Courts have upheld many instances of “ceremonial deism” using this same rationale. Government prayers, “In God We Trust” as a motto, “One Nation Under God” in the pledge, are no longer religious because “any religious freight the words may have been meant to carry originally has long since been lost.” Put another way, these have “lost through rote repetition any significant religious content.” A fuller list follows this article. (While we’re on the subject, let’s agree that “In God We Trust” cannot be ceremonial deism. One doesn’t trust in a deistic god that plays no role in this world, one trusts in a theistic god that does. Ceremonial theism is the more appropriate term.)

In a government where state and church are walled off from one another, federal courts have basically declared that entrusting this world to god is not religious. Imagine for a moment if the courts had declared that John 3:16 or praying the rosary had “no theological or ritualistic” importance because it had been so often repeated. The Religious Right would have had a collective stroke, and rightfully so.

What American Christian would let a court declare that his or her god is not religious or that trusting in this god is not a religious declaration? Where are Liberty Counsel, Liberty Institute, Alliance Defending Freedom, Beckett Fund, Thomas More Law Center, Todd Starnes, Bill O’Reilly, and the rest of the usual suspects with their claims of religious persecution when no less than nine federal courts have said that trusting in god is not religious?

• _CHECK YOUR UNDERSTANDING_
A: Reproduce the passage on ceremonial deism word for word, starting at "What American Christian" and ending at "is not religious?".
B: Answer these questions from the passage on ceremonial deism:
(i) What term does it call more appropriate than "ceremonial deism" for "In God We Trust"?
(ii) Which two religious practices does it ask the reader to imagine courts declaring had "no theological or ritualistic" importance?
(iii) How many federal courts does it say have held that trusting in god is not religious?

• _DATA BELOW_
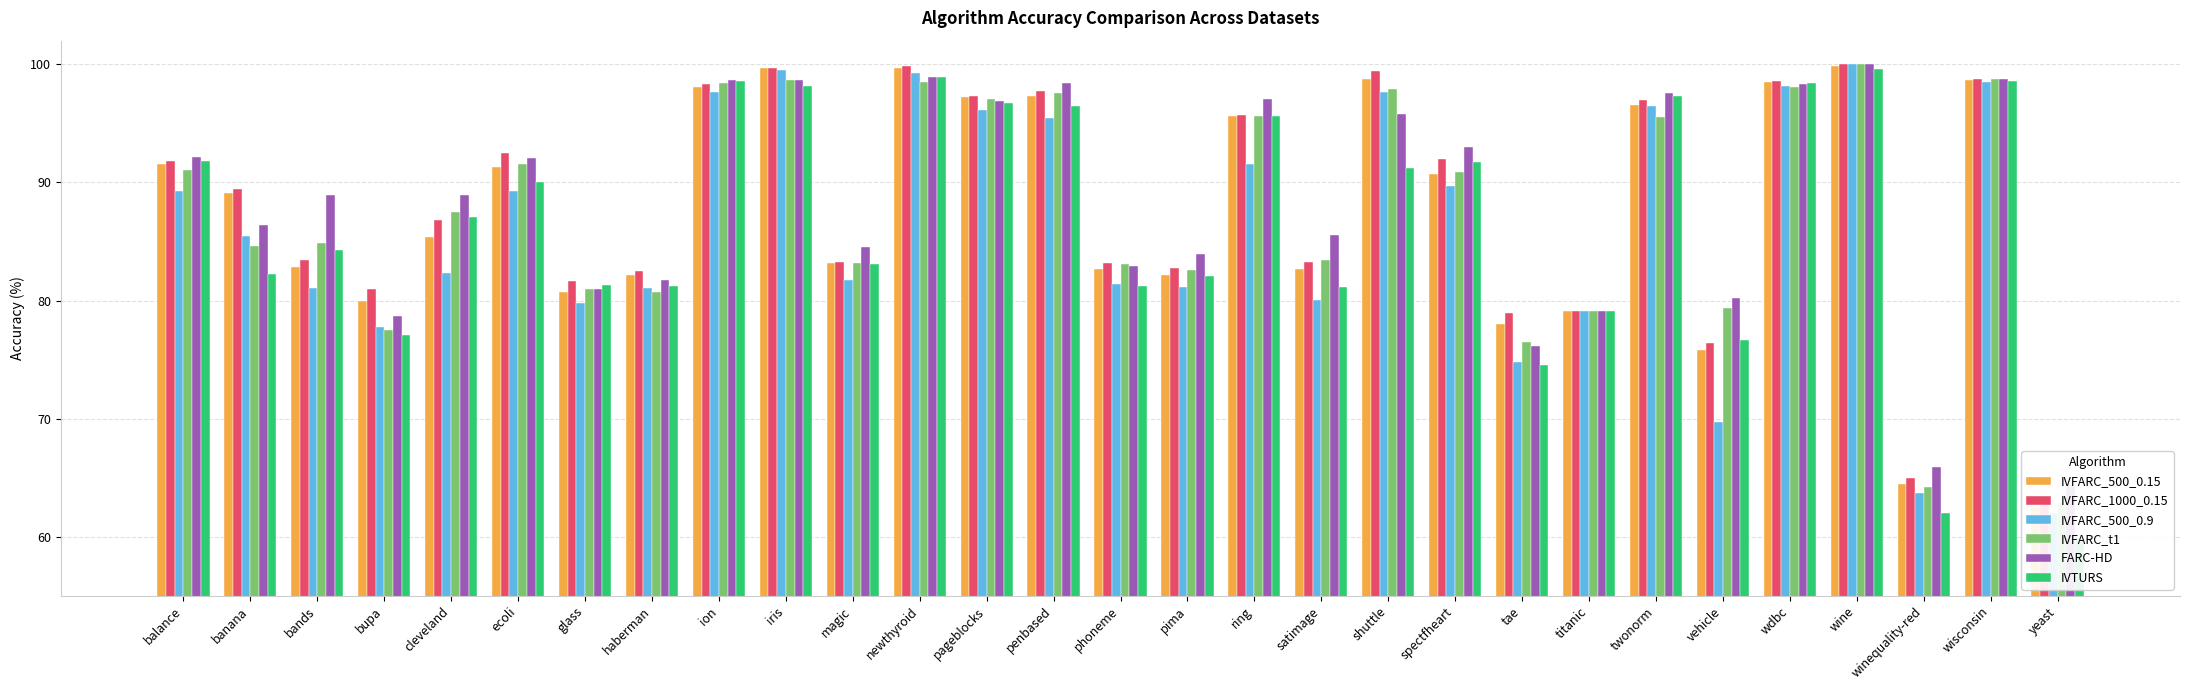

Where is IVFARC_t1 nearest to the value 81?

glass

• _ANSWERS TO THE TASKS_
A:
What American Christian would let a court declare that his or her god is not religious or that trusting in this god is not a religious declaration? Where are Liberty Counsel, Liberty Institute, Alliance Defending Freedom, Beckett Fund, Thomas More Law Center, Todd Starnes, Bill O’Reilly, and the rest of the usual suspects with their claims of religious persecution when no less than nine federal courts have said that trusting in god is not religious?

B:
(i) Ceremonial theism.
(ii) John 3:16 and praying the rosary.
(iii) No less than nine.